Exercise goal
Rewrite the stretch from the start of the listing through the line containing "a qualified faculty" as a JSON list of strings, with one string per line and blank lines left out.

Data provided
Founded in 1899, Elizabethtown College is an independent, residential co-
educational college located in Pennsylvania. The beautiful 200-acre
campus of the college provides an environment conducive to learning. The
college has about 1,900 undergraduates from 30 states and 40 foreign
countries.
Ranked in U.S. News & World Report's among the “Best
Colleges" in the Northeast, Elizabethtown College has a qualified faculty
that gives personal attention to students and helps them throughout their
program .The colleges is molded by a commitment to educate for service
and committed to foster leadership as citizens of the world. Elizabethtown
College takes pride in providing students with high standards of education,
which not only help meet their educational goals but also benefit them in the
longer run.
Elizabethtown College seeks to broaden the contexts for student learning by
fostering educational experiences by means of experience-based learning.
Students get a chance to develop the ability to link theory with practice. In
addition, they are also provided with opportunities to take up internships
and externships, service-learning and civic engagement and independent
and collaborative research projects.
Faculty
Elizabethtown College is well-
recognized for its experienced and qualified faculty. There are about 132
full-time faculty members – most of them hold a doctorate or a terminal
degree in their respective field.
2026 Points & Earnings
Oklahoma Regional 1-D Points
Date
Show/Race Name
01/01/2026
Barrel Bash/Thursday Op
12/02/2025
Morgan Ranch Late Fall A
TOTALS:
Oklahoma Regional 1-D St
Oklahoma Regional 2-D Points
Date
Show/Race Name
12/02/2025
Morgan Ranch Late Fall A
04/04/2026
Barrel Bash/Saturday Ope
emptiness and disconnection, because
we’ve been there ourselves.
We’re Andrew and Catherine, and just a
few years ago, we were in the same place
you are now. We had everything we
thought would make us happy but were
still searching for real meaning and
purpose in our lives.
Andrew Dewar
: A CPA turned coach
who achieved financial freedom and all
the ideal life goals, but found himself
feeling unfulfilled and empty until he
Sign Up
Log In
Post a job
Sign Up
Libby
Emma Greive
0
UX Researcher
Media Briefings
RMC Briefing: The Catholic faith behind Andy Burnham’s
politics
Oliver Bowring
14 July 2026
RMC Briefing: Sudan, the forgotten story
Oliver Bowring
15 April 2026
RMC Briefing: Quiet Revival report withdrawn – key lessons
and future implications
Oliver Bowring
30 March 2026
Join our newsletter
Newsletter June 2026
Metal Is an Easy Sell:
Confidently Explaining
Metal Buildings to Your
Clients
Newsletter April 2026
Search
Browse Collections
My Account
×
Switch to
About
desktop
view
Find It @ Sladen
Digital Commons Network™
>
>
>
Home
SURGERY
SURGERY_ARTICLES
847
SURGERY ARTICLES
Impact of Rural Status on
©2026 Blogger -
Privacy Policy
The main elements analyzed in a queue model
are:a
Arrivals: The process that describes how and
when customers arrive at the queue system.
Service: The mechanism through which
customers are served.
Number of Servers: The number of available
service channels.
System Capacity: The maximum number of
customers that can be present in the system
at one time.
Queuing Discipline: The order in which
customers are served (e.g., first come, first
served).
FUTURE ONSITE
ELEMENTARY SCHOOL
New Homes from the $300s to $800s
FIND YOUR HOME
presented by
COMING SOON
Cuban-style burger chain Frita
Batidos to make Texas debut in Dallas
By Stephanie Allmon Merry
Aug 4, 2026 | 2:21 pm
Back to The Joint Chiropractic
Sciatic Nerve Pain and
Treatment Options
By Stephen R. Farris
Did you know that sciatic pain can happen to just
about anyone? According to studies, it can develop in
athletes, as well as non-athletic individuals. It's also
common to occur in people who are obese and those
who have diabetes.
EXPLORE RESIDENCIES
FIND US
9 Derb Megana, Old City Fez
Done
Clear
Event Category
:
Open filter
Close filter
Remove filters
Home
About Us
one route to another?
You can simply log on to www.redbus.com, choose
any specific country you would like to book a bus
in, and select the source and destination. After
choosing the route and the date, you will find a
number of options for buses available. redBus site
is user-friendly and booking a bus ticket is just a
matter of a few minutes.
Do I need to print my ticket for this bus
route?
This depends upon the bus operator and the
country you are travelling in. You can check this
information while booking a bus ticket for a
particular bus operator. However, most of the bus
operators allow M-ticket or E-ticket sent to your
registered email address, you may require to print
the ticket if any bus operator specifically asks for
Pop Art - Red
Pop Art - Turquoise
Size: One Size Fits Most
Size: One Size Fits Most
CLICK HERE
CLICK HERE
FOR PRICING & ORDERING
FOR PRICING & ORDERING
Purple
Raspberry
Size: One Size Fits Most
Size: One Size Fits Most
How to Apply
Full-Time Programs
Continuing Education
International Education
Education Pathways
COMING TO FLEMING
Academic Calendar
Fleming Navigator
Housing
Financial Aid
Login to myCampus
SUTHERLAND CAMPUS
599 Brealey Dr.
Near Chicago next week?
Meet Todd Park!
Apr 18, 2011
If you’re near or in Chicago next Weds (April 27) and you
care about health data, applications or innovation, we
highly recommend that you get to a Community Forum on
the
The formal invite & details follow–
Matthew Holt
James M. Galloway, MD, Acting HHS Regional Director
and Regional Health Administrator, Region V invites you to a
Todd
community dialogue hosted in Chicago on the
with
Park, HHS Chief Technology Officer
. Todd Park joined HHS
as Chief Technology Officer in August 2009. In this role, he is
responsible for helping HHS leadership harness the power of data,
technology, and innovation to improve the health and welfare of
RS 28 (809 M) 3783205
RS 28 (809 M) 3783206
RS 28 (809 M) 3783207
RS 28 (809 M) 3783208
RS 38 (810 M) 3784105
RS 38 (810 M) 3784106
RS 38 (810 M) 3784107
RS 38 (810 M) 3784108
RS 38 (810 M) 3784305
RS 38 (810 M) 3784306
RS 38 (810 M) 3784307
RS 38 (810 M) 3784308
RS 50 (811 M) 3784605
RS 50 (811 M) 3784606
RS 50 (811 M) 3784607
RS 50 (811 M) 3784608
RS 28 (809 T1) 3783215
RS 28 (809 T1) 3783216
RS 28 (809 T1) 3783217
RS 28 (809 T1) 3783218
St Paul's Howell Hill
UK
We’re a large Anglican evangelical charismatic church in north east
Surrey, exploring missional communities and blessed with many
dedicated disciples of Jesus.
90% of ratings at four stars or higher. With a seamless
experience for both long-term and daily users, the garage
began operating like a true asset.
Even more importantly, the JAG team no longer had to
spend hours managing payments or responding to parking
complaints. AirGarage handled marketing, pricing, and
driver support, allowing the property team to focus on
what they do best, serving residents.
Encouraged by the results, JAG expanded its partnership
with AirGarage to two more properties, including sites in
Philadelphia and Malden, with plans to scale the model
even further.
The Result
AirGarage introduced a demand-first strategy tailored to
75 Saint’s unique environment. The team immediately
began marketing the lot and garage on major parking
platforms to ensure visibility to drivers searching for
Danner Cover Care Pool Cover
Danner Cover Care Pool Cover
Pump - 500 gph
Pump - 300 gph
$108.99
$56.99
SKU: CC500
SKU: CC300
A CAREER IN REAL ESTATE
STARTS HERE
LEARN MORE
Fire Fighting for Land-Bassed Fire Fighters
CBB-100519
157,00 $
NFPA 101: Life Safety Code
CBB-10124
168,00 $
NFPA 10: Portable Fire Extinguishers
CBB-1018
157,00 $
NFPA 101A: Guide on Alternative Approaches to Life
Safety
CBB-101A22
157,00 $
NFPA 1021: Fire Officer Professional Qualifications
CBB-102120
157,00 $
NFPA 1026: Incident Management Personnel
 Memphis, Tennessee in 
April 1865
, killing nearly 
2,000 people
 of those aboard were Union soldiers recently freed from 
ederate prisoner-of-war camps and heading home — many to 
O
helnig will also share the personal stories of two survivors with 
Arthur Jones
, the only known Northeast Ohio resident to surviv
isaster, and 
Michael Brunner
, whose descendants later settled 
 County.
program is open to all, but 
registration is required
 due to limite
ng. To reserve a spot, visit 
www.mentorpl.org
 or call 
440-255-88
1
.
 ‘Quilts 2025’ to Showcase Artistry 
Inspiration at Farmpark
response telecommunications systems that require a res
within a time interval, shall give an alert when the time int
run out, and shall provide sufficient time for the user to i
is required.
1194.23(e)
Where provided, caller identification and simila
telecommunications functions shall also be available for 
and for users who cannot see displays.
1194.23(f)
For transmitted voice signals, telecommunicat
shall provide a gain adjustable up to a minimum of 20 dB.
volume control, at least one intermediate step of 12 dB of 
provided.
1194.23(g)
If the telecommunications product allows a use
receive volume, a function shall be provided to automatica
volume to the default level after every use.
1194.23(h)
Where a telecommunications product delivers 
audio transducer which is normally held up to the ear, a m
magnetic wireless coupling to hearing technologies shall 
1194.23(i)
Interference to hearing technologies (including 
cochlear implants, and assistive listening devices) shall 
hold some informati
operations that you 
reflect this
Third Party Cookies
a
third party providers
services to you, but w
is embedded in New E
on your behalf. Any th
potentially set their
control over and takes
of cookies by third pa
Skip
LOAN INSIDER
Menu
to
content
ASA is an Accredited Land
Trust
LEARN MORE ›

Answer below
[
  "Founded in 1899, Elizabethtown College is an independent, residential co-",
  "educational college located in Pennsylvania. The beautiful 200-acre",
  "campus of the college provides an environment conducive to learning. The",
  "college has about 1,900 undergraduates from 30 states and 40 foreign",
  "countries.",
  "Ranked in U.S. News & World Report's among the “Best",
  "Colleges\" in the Northeast, Elizabethtown College has a qualified faculty"
]